**Direction:**
Render every row below as a JSON array of strings, one string per line, omitting any blank lines.

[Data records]
________________________________________

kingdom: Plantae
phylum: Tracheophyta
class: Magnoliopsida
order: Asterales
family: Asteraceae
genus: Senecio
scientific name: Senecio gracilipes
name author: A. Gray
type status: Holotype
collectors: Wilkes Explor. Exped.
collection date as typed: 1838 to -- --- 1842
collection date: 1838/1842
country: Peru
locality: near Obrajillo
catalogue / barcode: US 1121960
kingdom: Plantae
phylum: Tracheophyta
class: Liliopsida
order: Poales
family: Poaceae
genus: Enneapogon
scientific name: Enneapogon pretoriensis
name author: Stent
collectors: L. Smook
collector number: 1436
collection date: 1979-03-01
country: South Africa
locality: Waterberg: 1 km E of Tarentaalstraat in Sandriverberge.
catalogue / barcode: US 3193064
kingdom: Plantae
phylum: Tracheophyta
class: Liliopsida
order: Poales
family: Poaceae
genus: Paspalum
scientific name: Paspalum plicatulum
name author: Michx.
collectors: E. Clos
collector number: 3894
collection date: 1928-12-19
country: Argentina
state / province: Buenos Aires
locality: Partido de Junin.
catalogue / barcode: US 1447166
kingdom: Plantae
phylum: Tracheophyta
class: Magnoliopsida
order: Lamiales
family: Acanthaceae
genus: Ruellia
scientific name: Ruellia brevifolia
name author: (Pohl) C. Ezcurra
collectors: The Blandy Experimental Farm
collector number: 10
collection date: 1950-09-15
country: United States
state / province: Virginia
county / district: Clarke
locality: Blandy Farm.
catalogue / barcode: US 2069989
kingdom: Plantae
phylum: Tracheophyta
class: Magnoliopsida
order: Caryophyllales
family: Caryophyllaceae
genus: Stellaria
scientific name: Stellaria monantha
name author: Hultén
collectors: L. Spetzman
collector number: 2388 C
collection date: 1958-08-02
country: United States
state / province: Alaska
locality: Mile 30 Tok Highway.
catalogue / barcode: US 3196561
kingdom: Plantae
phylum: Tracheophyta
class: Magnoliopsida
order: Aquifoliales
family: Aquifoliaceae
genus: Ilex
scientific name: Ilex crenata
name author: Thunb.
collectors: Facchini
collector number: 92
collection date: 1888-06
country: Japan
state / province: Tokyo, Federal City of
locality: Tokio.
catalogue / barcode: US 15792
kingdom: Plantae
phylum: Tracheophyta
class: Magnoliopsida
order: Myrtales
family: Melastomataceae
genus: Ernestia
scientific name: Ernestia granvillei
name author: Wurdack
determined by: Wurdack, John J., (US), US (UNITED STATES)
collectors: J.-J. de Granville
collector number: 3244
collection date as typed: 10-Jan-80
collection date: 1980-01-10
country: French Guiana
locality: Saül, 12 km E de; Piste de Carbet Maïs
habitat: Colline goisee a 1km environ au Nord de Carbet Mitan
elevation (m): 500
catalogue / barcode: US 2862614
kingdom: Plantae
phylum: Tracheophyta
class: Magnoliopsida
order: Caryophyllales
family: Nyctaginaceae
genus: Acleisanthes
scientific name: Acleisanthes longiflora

________________________________________

**Result of the task:**
[
  "kingdom: Plantae",
  "phylum: Tracheophyta",
  "class: Magnoliopsida",
  "order: Asterales",
  "family: Asteraceae",
  "genus: Senecio",
  "scientific name: Senecio gracilipes",
  "name author: A. Gray",
  "type status: Holotype",
  "collectors: Wilkes Explor. Exped.",
  "collection date as typed: 1838 to -- --- 1842",
  "collection date: 1838/1842",
  "country: Peru",
  "locality: near Obrajillo",
  "catalogue / barcode: US 1121960",
  "kingdom: Plantae",
  "phylum: Tracheophyta",
  "class: Liliopsida",
  "order: Poales",
  "family: Poaceae",
  "genus: Enneapogon",
  "scientific name: Enneapogon pretoriensis",
  "name author: Stent",
  "collectors: L. Smook",
  "collector number: 1436",
  "collection date: 1979-03-01",
  "country: South Africa",
  "locality: Waterberg: 1 km E of Tarentaalstraat in Sandriverberge.",
  "catalogue / barcode: US 3193064",
  "kingdom: Plantae",
  "phylum: Tracheophyta",
  "class: Liliopsida",
  "order: Poales",
  "family: Poaceae",
  "genus: Paspalum",
  "scientific name: Paspalum plicatulum",
  "name author: Michx.",
  "collectors: E. Clos",
  "collector number: 3894",
  "collection date: 1928-12-19",
  "country: Argentina",
  "state / province: Buenos Aires",
  "locality: Partido de Junin.",
  "catalogue / barcode: US 1447166",
  "kingdom: Plantae",
  "phylum: Tracheophyta",
  "class: Magnoliopsida",
  "order: Lamiales",
  "family: Acanthaceae",
  "genus: Ruellia",
  "scientific name: Ruellia brevifolia",
  "name author: (Pohl) C. Ezcurra",
  "collectors: The Blandy Experimental Farm",
  "collector number: 10",
  "collection date: 1950-09-15",
  "country: United States",
  "state / province: Virginia",
  "county / district: Clarke",
  "locality: Blandy Farm.",
  "catalogue / barcode: US 2069989",
  "kingdom: Plantae",
  "phylum: Tracheophyta",
  "class: Magnoliopsida",
  "order: Caryophyllales",
  "family: Caryophyllaceae",
  "genus: Stellaria",
  "scientific name: Stellaria monantha",
  "name author: Hultén",
  "collectors: L. Spetzman",
  "collector number: 2388 C",
  "collection date: 1958-08-02",
  "country: United States",
  "state / province: Alaska",
  "locality: Mile 30 Tok Highway.",
  "catalogue / barcode: US 3196561",
  "kingdom: Plantae",
  "phylum: Tracheophyta",
  "class: Magnoliopsida",
  "order: Aquifoliales",
  "family: Aquifoliaceae",
  "genus: Ilex",
  "scientific name: Ilex crenata",
  "name author: Thunb.",
  "collectors: Facchini",
  "collector number: 92",
  "collection date: 1888-06",
  "country: Japan",
  "state / province: Tokyo, Federal City of",
  "locality: Tokio.",
  "catalogue / barcode: US 15792",
  "kingdom: Plantae",
  "phylum: Tracheophyta",
  "class: Magnoliopsida",
  "order: Myrtales",
  "family: Melastomataceae",
  "genus: Ernestia",
  "scientific name: Ernestia granvillei",
  "name author: Wurdack",
  "determined by: Wurdack, John J., (US), US (UNITED STATES)",
  "collectors: J.-J. de Granville",
  "collector number: 3244",
  "collection date as typed: 10-Jan-80",
  "collection date: 1980-01-10",
  "country: French Guiana",
  "locality: Saül, 12 km E de; Piste de Carbet Maïs",
  "habitat: Colline goisee a 1km environ au Nord de Carbet Mitan",
  "elevation (m): 500",
  "catalogue / barcode: US 2862614",
  "kingdom: Plantae",
  "phylum: Tracheophyta",
  "class: Magnoliopsida",
  "order: Caryophyllales",
  "family: Nyctaginaceae",
  "genus: Acleisanthes",
  "scientific name: Acleisanthes longiflora"
]